**Problema a resolver:**
Dê continuidade, a partir do ponto em que termina, à crítica reproduzida abaixo sobre a mostra e o uso das pinturas de Tintoretto.

Tais literalidade e problemas enfraquecem o projeto curatorial, configurando-o obviamente como uma mostra bem produzida mas que não responde às suas perguntas iniciais: não constitui ou articula de forma clara a noção de comunidade e nem executa ou estimula as funcionalidades de uma coletividade; não responde (ou traz novas reflexões a respeito) sobre possíveis funções de uma bienal; e nem tenciona o que poderiam ser alternativas ao papel do curador e dos artistas dentro das dinâmicas globalizadas do atual sistema artístico-mercadológico internacional.
Uma luz do passado
Tintoretto, A Última Ceia (1592-1594).
Colocado no início da mostra (após um trabalho de luzes que oscilam como um luminoso abstrato, de autoria do artista Philippe Parreno) a escolha de Tintoretto, como um marco histórico, é articulada também de forma literal. Do modo como foi abordado, Tintoretto não nos oferece nada mais do que um reforço ou validação histórica ao enunciado curatorial, pois não delineia um horizonte claro de onde se possa problematizar de forma mais transversal as preocupações apresentadas pela curadoria.
Os trabalhos do pintor parecem funcionar como um tributo à tradição local e pictórica veneziana, com seu simbolismo arcano cristão, sua luminosidade e perspectiva expressivas e seus espaços elaborados segundo uma extrema teatralidade. Apresentado como o ‘pintor da luz e de perspectivas acentuadas’, Tintoretto poderia nos oferecer muito mais a respeito das preocupações entre bordas, outsiders, comunidades e nações presentes nos tecidos cotidianos. A luz que trazem suas pinturas não reside na representação direta destas mas sim na acentuação de contrastes, um método de construção pictórica que ocorre através de negativos e contrastes, na formação de áreas cujos tons escuros (ausências de luz) reforçam outras onde tons claros marcam pontos chave de atenção na pintura.

**Dados fornecidos:**
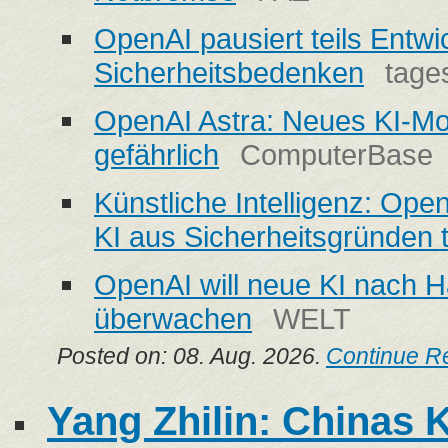
OpenAI pausiert teils Entw
Sicherheitsbedenken
tage
OpenAI Astra: Neues KI-Mod
gefährlich
ComputerBase
Künstliche Intelligenz: Ope
KI aus Sicherheitsgründen t
OpenAI will neue KI nach Ha
überwachen
WELT
Posted on: 08. Aug. 2026.
Continue R
Yang Zhilin: Chinas K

**Resposta do exercício:**
Essas tensões e contrastes pictóricos poderiam ser talvez um outro ponto de partida para refletir sobre as relações de visibilidade e invisibilidade (social, política, cultural) ou mesmo sobre as dinâmicas (em muitos casos antagônicas) que definem hoje as relações nacionais. Assim, esta aparente falta de foco com que a curadoria articula seus interesses entre passado e presente parece trair a articulação metódica e inovadora do pintor Italiano. No clima controlado e à meia-luz de sua sala de exibição, Tintoretto parece estar fora de escala, deslocado e isolado.
Para-Pavilhões
Esta Bienal também procura empregar artistas na produção de espaços expositivos, denominados nesta edição de para-pavilhões. Em certos momentos os para-pavilhões apresentam-se como esboços interessantes ao que poderia ser uma maior confluência e diálogo de produção espacial da mostra com as obras dos artistas, com o espaço público que esta define e com a comunidade que a visita.
Porém, como uma possível forma de desafiar certas convenções – como pretendido pela curadoria – a articulação destes espaços não apresenta características desafiadoras ou inovadoras, tornam-se ilhas previsíveis tanto em níveis espaciais quanto funcionais. Os para-pavilhões, mesmo que sejam uma boa intenção, permanecem dentro de um registro bastante tradicional de espaços de arte (ainda que criados por artistas) mantendo em grande parte formas e funções tradicionais enquanto displays espaciais e expositivos.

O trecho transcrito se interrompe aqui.